La fréquentation de ces clubs suit une courbe inverse de celle de l’âge. Elle passe de 66 % pour les 60-78 ans à 46 % pour les 79-83 ans et à 37 % pour les plus âgés.
L’analyse de tous les propos recueillis lors de l’enquête livre une diversité de réponses qui montre que toutes les solitudes ne sont pas équivalentes. Mais le collectif propose plusieurs pistes pour combattre la solitude :
– passer du « faire pour » au « faire avec » : il faut éviter de mettre en place des processus d’assistance et privilégier l’écoute des personnes ;
– renforcer les « gestionnaires de cas » : des liens complexes existant entre santé, isolement et solitude, le « gestionnaire de cas » doit être intégré dans un tissu de proximité pour faire appel à tel professionnel de santé, en fonction de l’évolution de la personne ;
– amplifier les relations de voisinage : les personnes âgées elles-mêmes ont spontanément tendance à développer des stratégies en ce sens ;
– renforcer le capital social : construit tout au long de la vie par l’ensemble des relations accumulées, il est un atout précieux dans la lutte contre la solitude ;
– promouvoir les échanges intergénérationnels : il faut refuser la ségrégation liée à l’âge et ne pas hésiter à initier les aînés aux nouvelles technologies de l’information et de la communication, tel Internet.
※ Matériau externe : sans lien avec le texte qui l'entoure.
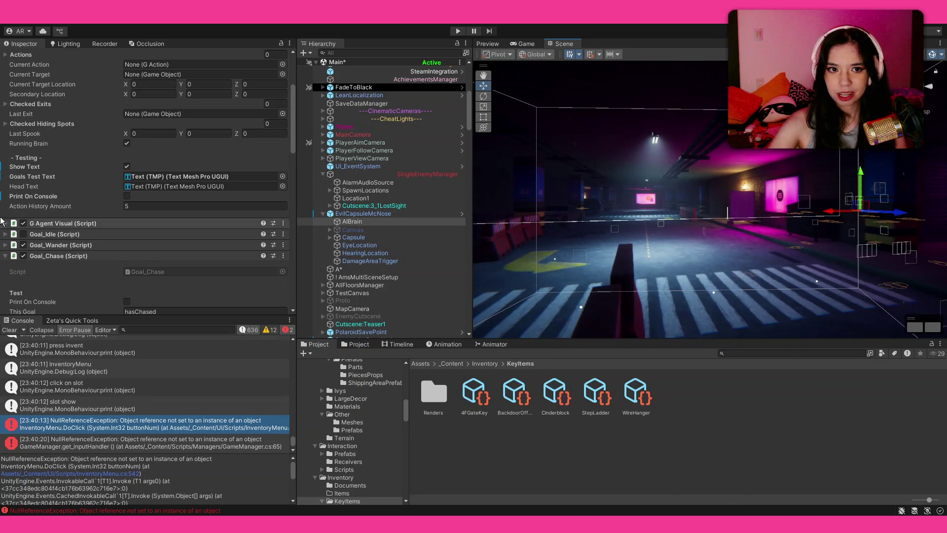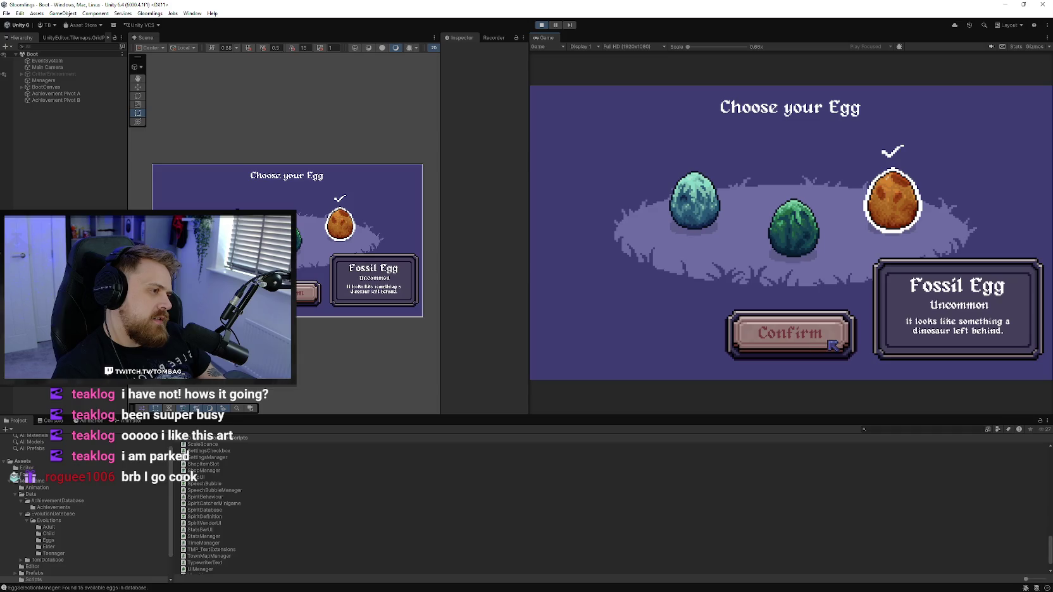
Start the game with the Fossil Egg, hide the debug stats overlay, and open Gloomlings debug options
{"action": "left_click", "coordinate": [833, 343]}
Le collectif « Combattre la solitude » étudie actuellement de nouvelles actions qui pourraient s’inscrire dans le sillage de cette enquête. Mais comme le souligne Philippe Pitaud, directeur de l’Institut de gérontologie sociale, «l’enquête présente déjà une fonction à caractère thérapeutique, dans la mesure où elle a constitué un formidable lieu d’expression en nous rappelant que, pour beaucoup de personnes âgées isolées, dire, c’est être. En parlant de soi, de sa relation aux autres, on s’identifie et on affirme son existence tout en renforçant son estime de soi.»
* Association des cités du Secours catholique, Croix-Rouge française, Fédération de l’Entraide protestante, Fédération française de la Société de Saint-Vincent-de-Paul, Fonds social juif unifié, les Petits Frères des pauvres, Religieuses dans les professions de santé, Secours Catholique/Caritas France.